Part 3: Predicting 'Non-Boring' Menus with LSTM Time Series
![]()
Introduction
In Part 2, I built a cosine similarity engine that could find nutritionally equivalent recipe substitutions. It worked well for answering “what else has the same nutrition?” but it had a fundamental blind spot: it had no memory.
Cosine similarity does not know what you ate yesterday. It might suggest grilled chicken on Monday, Tuesday, and Wednesday — nutritionally sound, but nobody wants to eat the same thing three nights in a row.
The real challenge of daily meal planning is temporal variety.
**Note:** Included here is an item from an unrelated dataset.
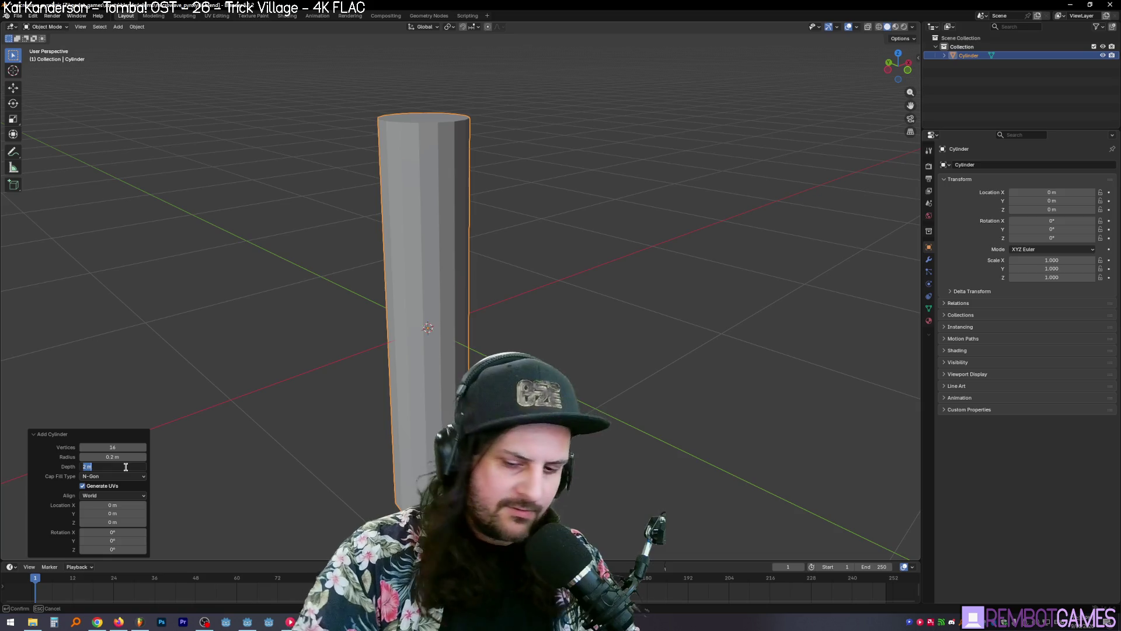
key("Return")
scroll(516, 306, "down", 3)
You need to consider not just “what is nutritionally good” but “what is nutritionally good given what we have been eating lately.” This is a sequence prediction problem.
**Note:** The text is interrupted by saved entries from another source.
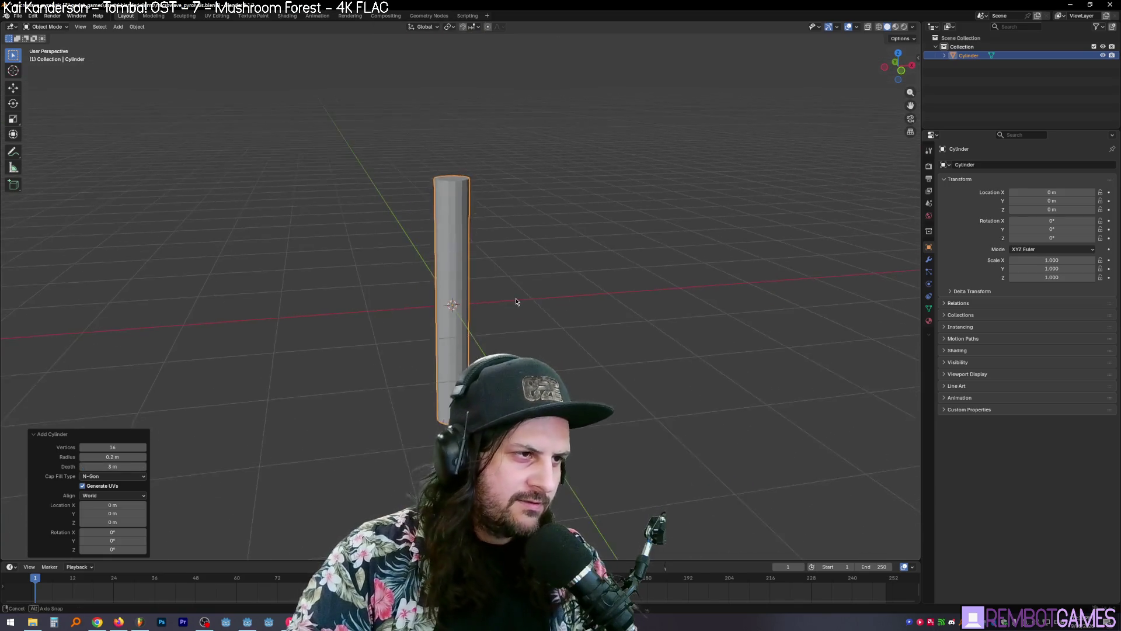
mouse_move(515, 303)
middle_mouse_down()
mouse_move(470, 403)
mouse_move(478, 508)
mouse_move(517, 300)
middle_mouse_up()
And that is when I had an insight that changed the direction of the project entirely.
The Key Insight: Menu Prediction as Text Generation
At the time, I was reading about natural language processing and recurrent neural networks. Language models predict the next word in a sequence based on the preceding words. A good language model generates text that is coherent and avoids repetition — it does not produce the same word over and over.
Then it hit me: menu prediction is structurally identical to text generation.
| Text Generation | Menu Prediction |
|---|---|
| Vocabulary = words | Vocabulary = menu IDs |
| Sentence = sequence of words | Week = sequence of daily menus |
| Predict next word | Predict next day’s menu |
| Avoid repetition = good prose | Avoid repetition = varied meals |
If I mapped each menu to an ID (like a word in a vocabulary) and treated a sequence of daily meals as a “sentence,” I could use the exact same architecture that generates text to generate meal plans.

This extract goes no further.